When Peshwaz Saadulla Faizula arrived on campus last week, he was immediately struck by how different the University was from the schools in Iraq. No walls or barbed wire fences ran through campus, and he said he would call the University a city, not a school, because of its huge size.
Faizula was one of six Iraqi nationals to enroll in the University last week and one of the first Iraqis to come to the United States on a Fulbright Scholarship since former Iraqi president Saddam Hussein ordered the invasion of Kuwait in August 1990.
Christa Hansen, director of the University’s American English Institute, introduced four of the Iraqi scholars at a press conference in the EMU on Friday, explaining that they are all enrolled in her program in order to study English and American culture before continuing their academic studies.

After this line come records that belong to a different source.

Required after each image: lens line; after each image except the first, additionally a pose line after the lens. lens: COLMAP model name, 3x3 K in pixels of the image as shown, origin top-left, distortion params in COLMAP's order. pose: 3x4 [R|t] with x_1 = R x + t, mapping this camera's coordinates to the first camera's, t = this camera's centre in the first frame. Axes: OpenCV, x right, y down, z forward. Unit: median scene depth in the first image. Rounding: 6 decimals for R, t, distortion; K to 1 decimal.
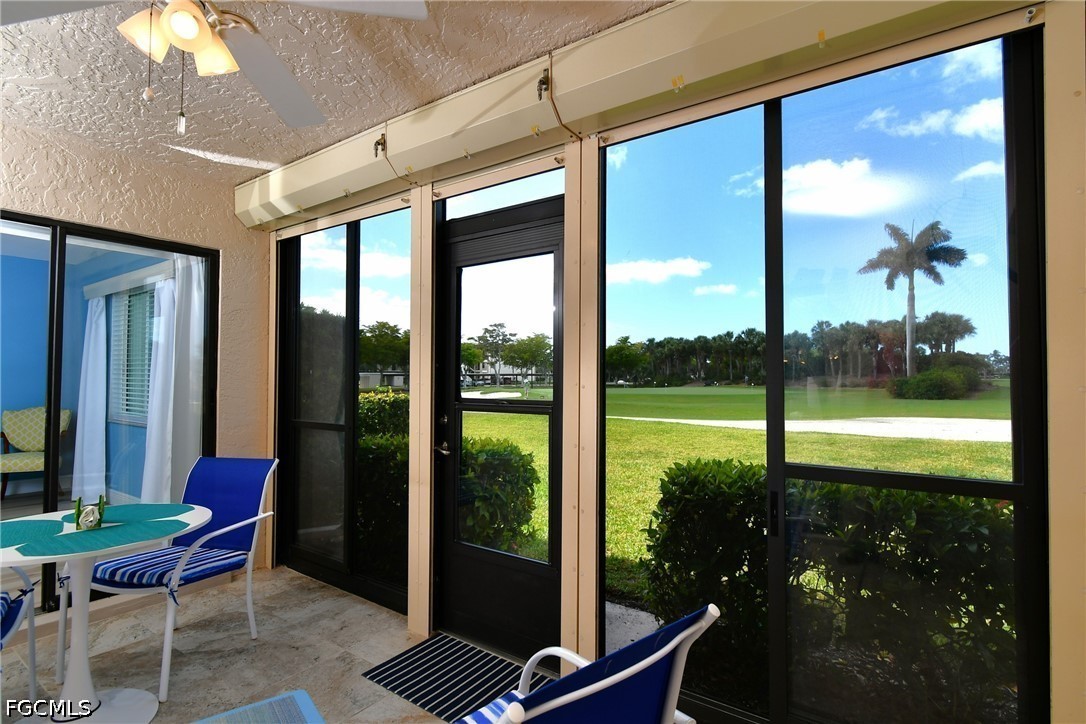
lens RADIAL K [[515.4, 0, 593.2], [0, 515.4, 364.2], [0, 0, 1]] dist [-0.014655, 0.000224]
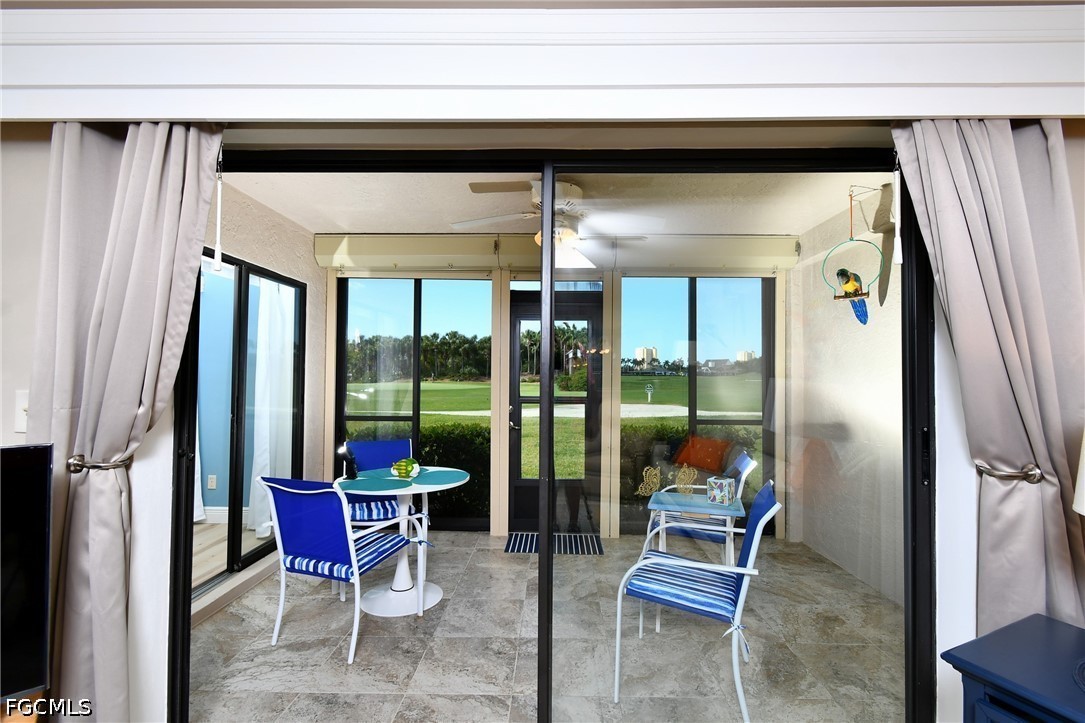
lens RADIAL K [[486.1, 0, 555.8], [0, 486.1, 359.4], [0, 0, 1]] dist [-0.000705, -0.002152]
pose [[0.843083, 0.023298, 0.537278, -0.085019], [-0.022695, 0.999712, -0.007737, -0.003871], [-0.537304, -0.005670, 0.843370, -0.035789]]
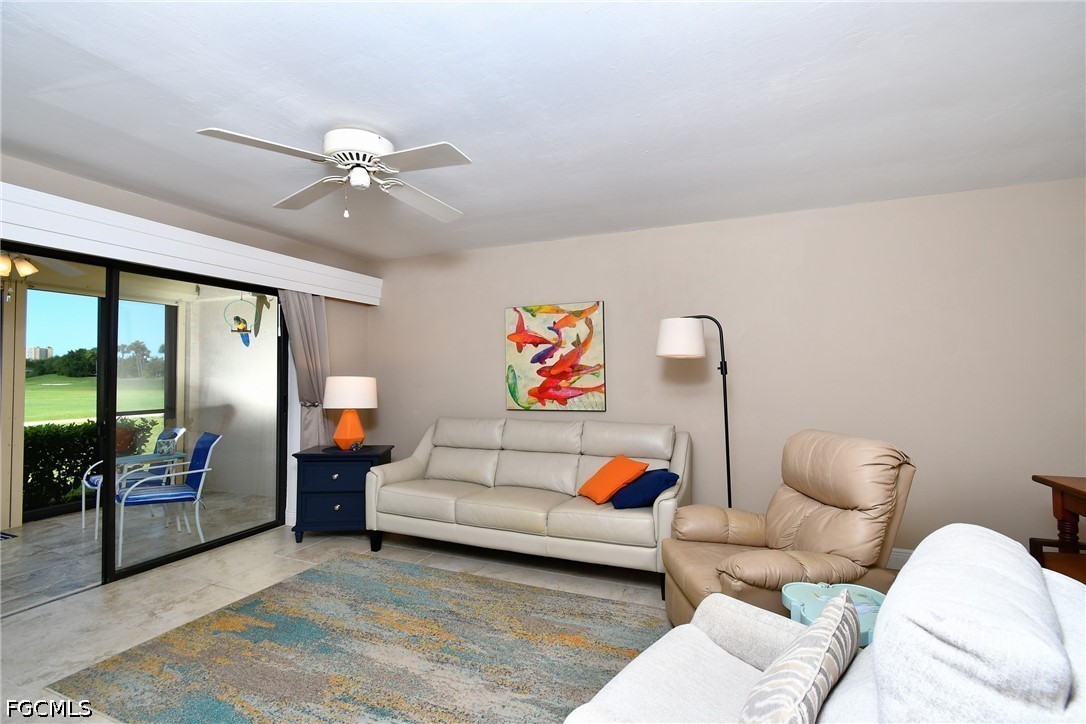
lens RADIAL K [[486.6, 0, 543.9], [0, 486.6, 356.9], [0, 0, 1]] dist [-0.000705, -0.002152]
pose [[-0.186856, 0.033957, 0.981800, -0.168745], [-0.012307, 0.999243, -0.036902, -0.004080], [-0.982310, -0.018979, -0.186297, -0.058586]]
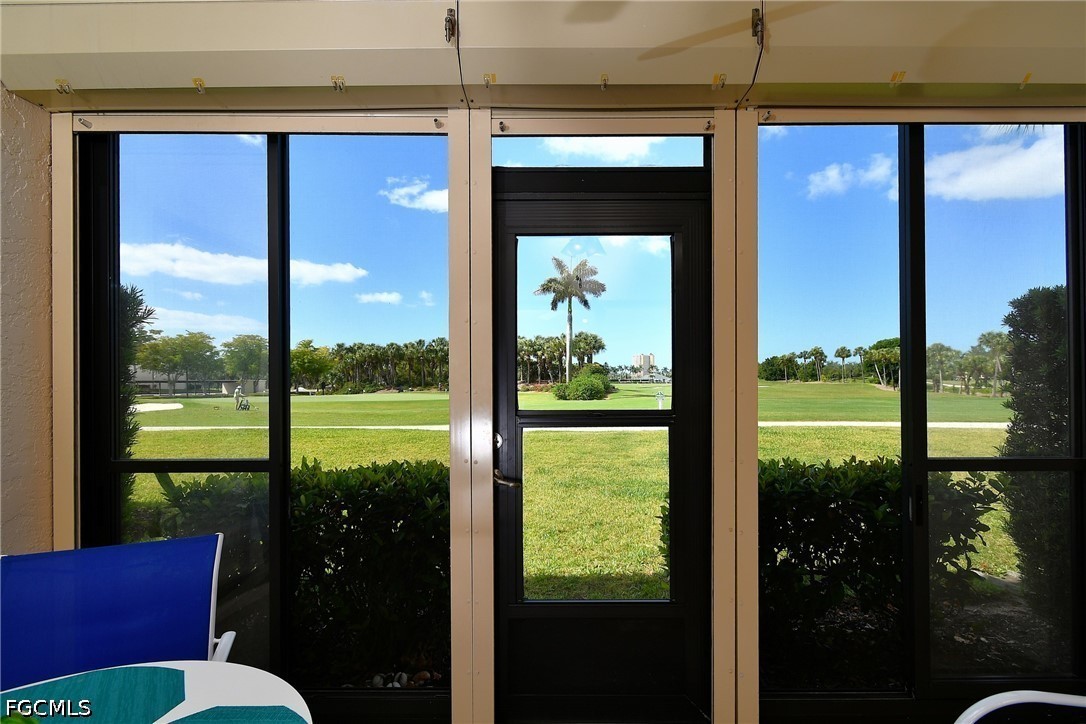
lens RADIAL K [[486.6, 0, 546.2], [0, 486.6, 382.7], [0, 0, 1]] dist [-0.000705, -0.002152]
pose [[0.845443, -0.003079, 0.534057, -0.049465], [-0.009552, 0.999736, 0.020884, 0.000915], [-0.533980, -0.022757, 0.845191, 0.031137]]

Faizula, who wants to get a master’s degree in journalism before returning to Iraq, said he came to America because Iraq only has two journalism schools.
Ali Muhamad Hama Amin was born in Halabja, the site of Hussein’s 1988 chemical gassing that killed thousands of Kurdish civilians in Iraq. Hama Amin said he wants to study western medicine in order to return and help those suffering in Iraq.
Revan Jajjow Zora Hedo, a native of Baghdad who is away from Iraq for the first time, said he came to perfect his English so he can continue work translating Arabic into English.
But Hedo pointed out that he’s here to do more than learn.
“I think that the exchange of experience will be bilateral, not unilateral,” Hedo said. “I’m going to be given experiences here and of course I will tell the people I meet every day about our traditions, our conventions and the Iraqi people in general, because it’s a good thing.”
Muhammed Othman Muhammed agreed.
“It’s really good for people around the world to know who Iraq is and who Iraqis are, and it’s not like people know Iraq just from media,” Muhammed said. “We, as Iraqis, should tell them who we are and how we think.”
Faizula said many Americans think Iraq is uncivilized, adding that many Americans he meets are surprised to find out he has a DVD player at home in northern Iraq. He said many U.S. troops in Iraq were “totally ignorant” about Iraq, resulting in friendly fire incidents.
“‘We Kurds take you as our best friends,’ this is what everybody says back home,” Faizula said. “… And for the rest of Iraq there might be a different perspective. Some think the Americans are liberators, some think the Americans are invaders.”
Hama Amin said Hussein’s regime taught Iraqis to hate America for the last three and a half decades and that “these ideas need some time to be corrected.”
Hedo, who is from Baghdad, said Iraqis realized after “the liberation of Iraq” how deprived they were under Hussein’s regime.
“We used to be misled by the previous regime,” he said. “Especially about the United States and the western world in general.”
The men had different views on the future of Iraq.
Faizula said he’s not optimistic about the future because both Turkey and many of the Shiites oppose a federal system for the Kurds.
Muhammed said Iraq in five years will be heaven for him. He said Iraqis are thinking about business, raising children and developing their country instead of killing or destroying.
Two of the men said they want U.S. troops to remain in Iraq until the country is stable.
Faizula said pulling out is not practical and that the only thing holding the country together is the presence of an international force.
Hama Amin agreed, pointing out that Iraq has become the front line in America’s war on terror and that pulling out may bring the front line back to New York City or other American cities.
“I think Iraq can do it,” he said. “But, for the time being, they need help from others.”